Sweet, juicy peaches grow on trees that are relatively hardy, and each peach carries its own pit for seeding new trees. These large, hard pits are referred to as "stones" and peaches, plums and cherries are known as "stone fruits." Although a peach stone will not grow true to the fruit it came from, it has the best chance of growing into a peach tree if you start your peach stone in autumn. The stones need a cold spell to "crack" them and begin germination.
Wash the stone to get rid of any fruit matter.

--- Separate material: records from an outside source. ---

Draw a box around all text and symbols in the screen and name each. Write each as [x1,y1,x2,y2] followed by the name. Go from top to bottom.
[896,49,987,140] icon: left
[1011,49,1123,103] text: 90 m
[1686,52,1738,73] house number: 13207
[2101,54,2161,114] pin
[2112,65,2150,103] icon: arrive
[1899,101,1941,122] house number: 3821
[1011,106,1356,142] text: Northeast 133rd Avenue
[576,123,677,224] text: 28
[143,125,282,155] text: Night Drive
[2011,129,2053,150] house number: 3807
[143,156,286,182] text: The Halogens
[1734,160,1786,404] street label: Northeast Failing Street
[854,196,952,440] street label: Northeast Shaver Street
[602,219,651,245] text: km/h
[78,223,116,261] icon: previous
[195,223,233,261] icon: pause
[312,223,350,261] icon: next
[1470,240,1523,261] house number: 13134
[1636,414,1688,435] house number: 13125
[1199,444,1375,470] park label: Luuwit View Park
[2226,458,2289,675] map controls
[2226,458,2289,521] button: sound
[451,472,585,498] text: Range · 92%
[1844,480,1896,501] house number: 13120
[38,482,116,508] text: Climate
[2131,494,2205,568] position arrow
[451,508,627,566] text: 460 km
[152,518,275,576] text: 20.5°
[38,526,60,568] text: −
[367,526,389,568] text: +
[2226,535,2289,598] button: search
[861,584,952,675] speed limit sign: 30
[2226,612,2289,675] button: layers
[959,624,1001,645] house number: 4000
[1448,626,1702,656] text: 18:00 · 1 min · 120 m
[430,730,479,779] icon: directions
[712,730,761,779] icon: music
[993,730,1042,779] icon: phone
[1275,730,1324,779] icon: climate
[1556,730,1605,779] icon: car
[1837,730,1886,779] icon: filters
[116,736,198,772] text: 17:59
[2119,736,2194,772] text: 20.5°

Clean a 15 cm (6 inch) pot with drainage holes. You'll need to cultivate the peach tree in a container as the tree won't survive outdoors in the UK's cold winters.
Add 2.5 cm (1 inch) of quick-draining loam and the same amount of organic compost to ensure a loose foundation for root growth. Fill the pot full of starter soil for good germination.
Plant the peach stone 10 cm (4 inches) deep. Place the pot outdoors, in a protected location.
Water the stone with 2.5 cm (1 inch) of water a week. Expect sprouting in spring.
Transplant potted peach seedlings to larger pots after sprouting.
Peach trees begin producing fruit when they are two to three years old. After they begin to produce, fruit grows only on first-year growth, so the tree needs annual pruning.
Peach trees are susceptible to numerous pests and diseases.